Copy out all lines in the data below containing the string "relative".

(Stored data)
▬▬▬▬▬▬

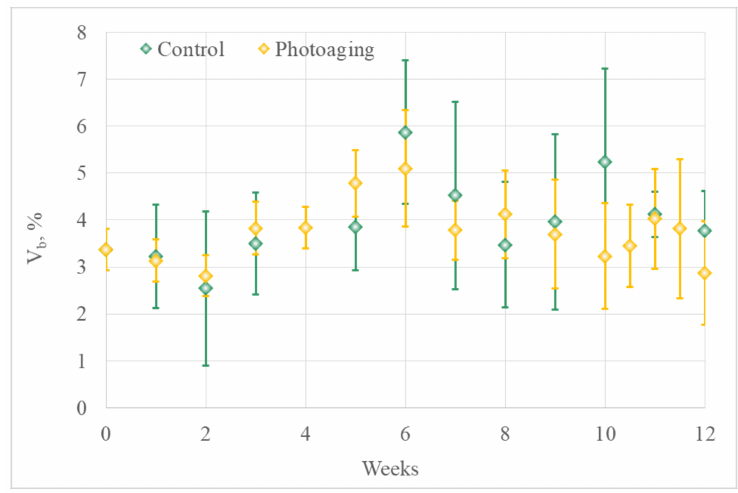
Figure A6. Dynamics of mean values of relative volume of total hemoglobin in a tested tissue’s volume ( V b ). Standard deviations are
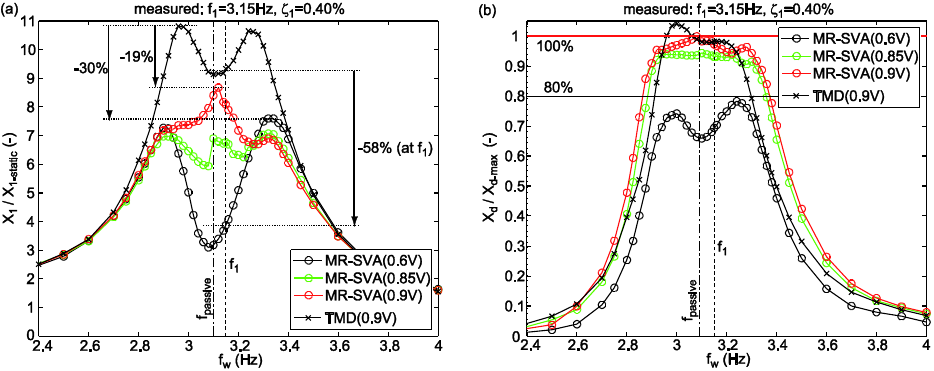
Figure 12. Measured ( a ) vibration reduction and ( b ) relative motion amplitude for nominal bridge. Actuators 2016 , 5 , 27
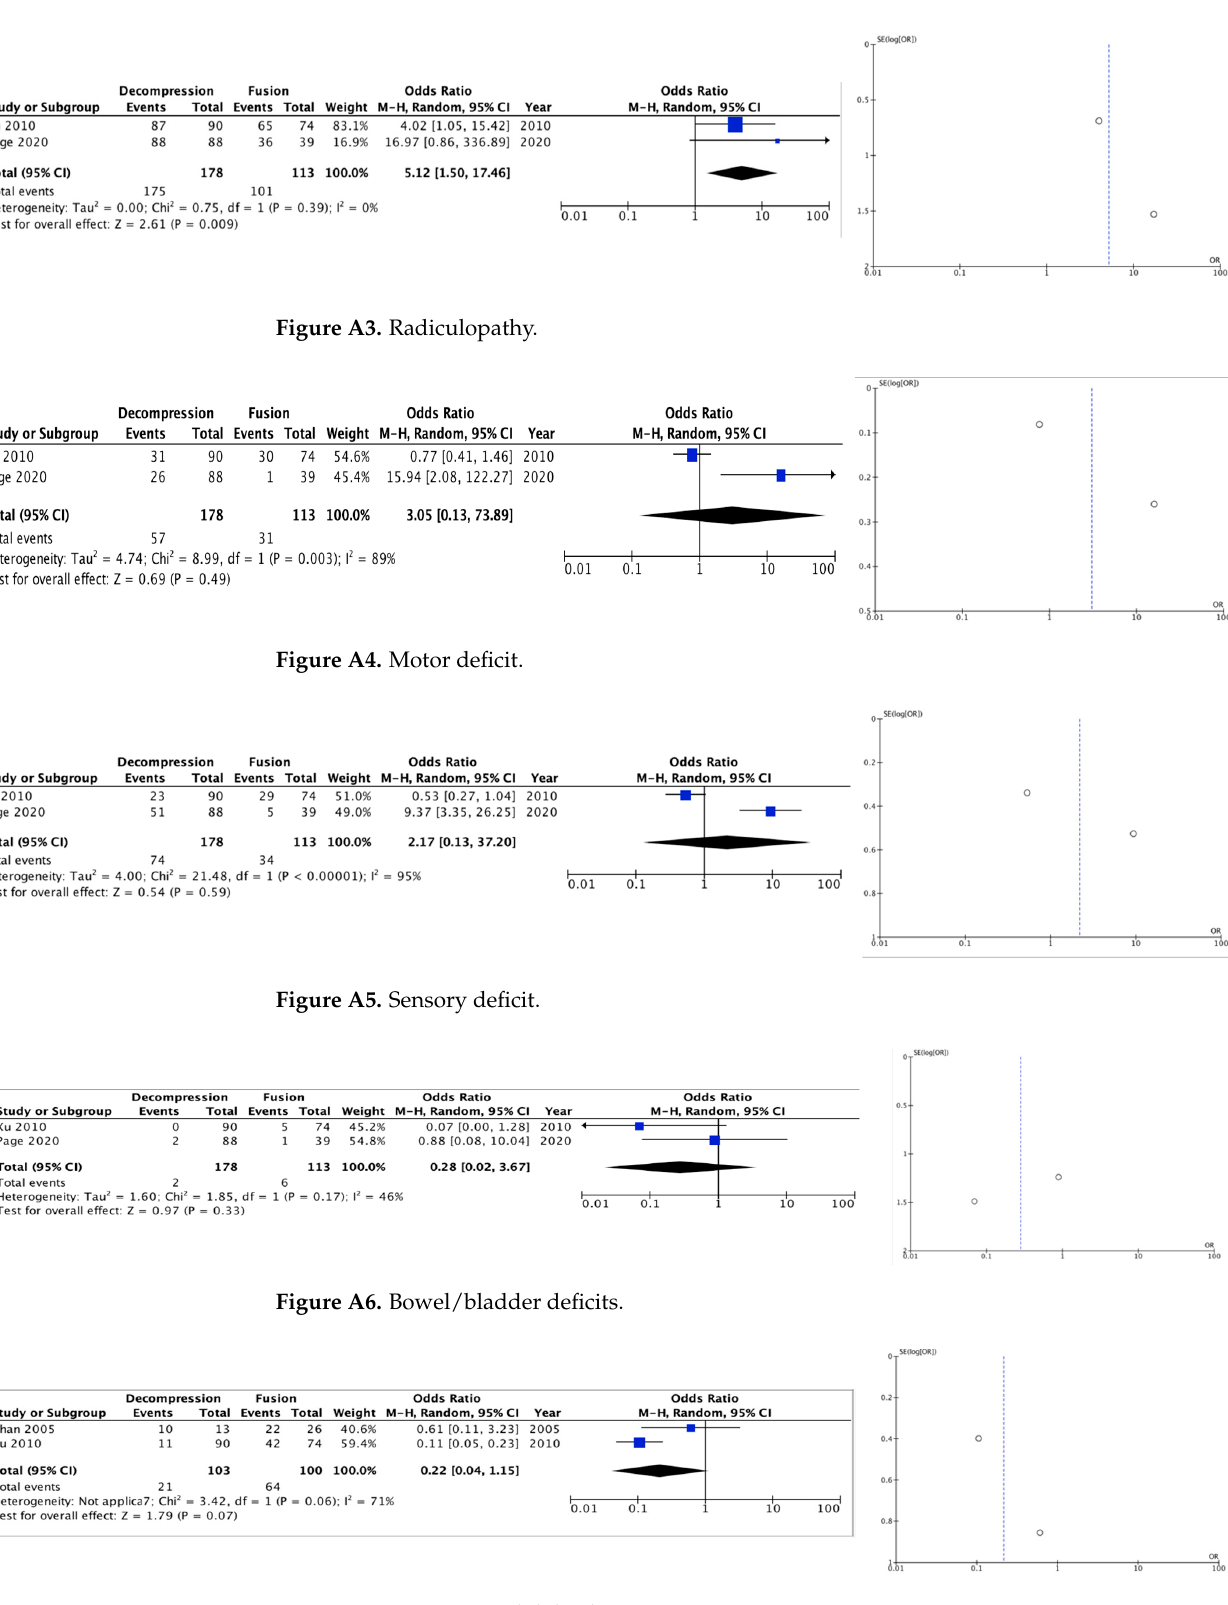
Figure A8. Cyst recurrence.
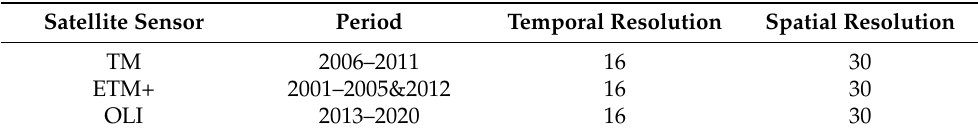
Table 1. Basic information on satellite products.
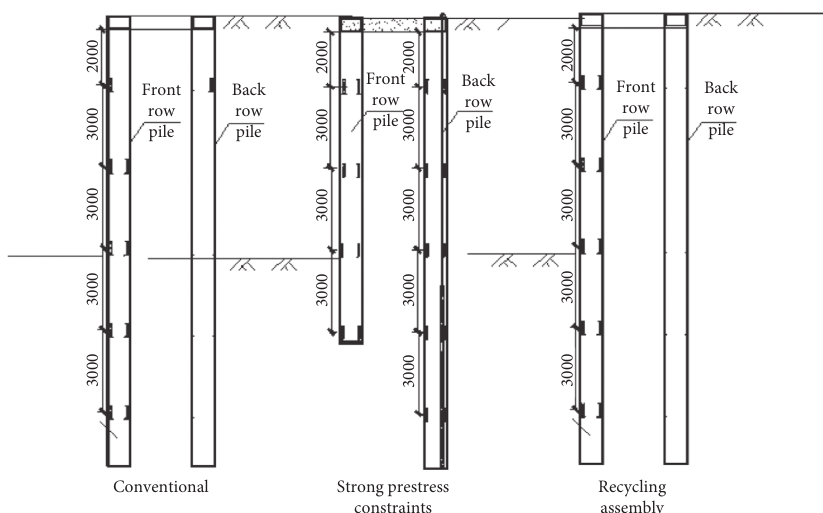
Figure 11: Pile strain measuring point layout elevation.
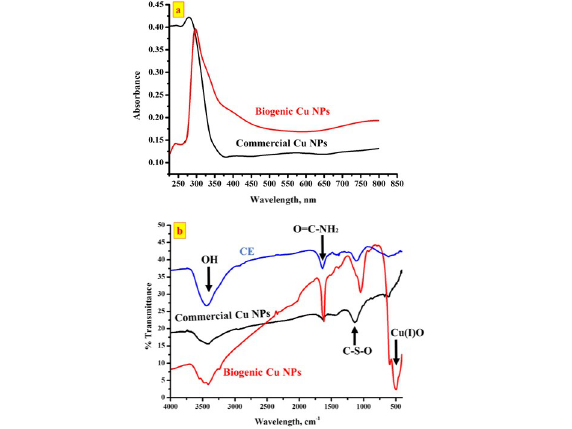
Fig 3. UV-Vis spectra of the biogenic and commercial Cu NPs (a), together with the FTIR spectra of the CE, biogenic and commercial Cu NPs (b).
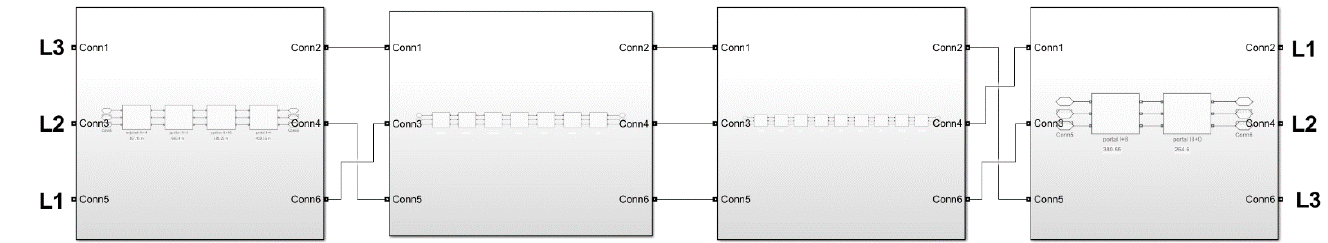
Figure 7. Complete MATLAB Simulink model of the investigated overhead 400 kV power line. The crossed connectors between blocks are symbolizing the phase transposition.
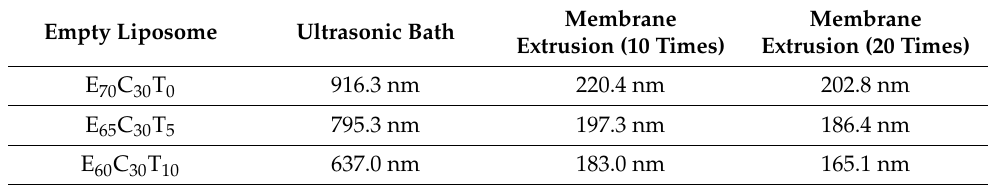
Table 4. Comparison of particle size of liposomes obtained by different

▬▬▬▬▬▬

● **ANSWER TO THE PROBLEM**
Figure A6. Dynamics of mean values of relative volume of total hemoglobin in a tested tissue’s volume ( V b ). Standard deviations are
Figure 12. Measured ( a ) vibration reduction and ( b ) relative motion amplitude for nominal bridge. Actuators 2016 , 5 , 27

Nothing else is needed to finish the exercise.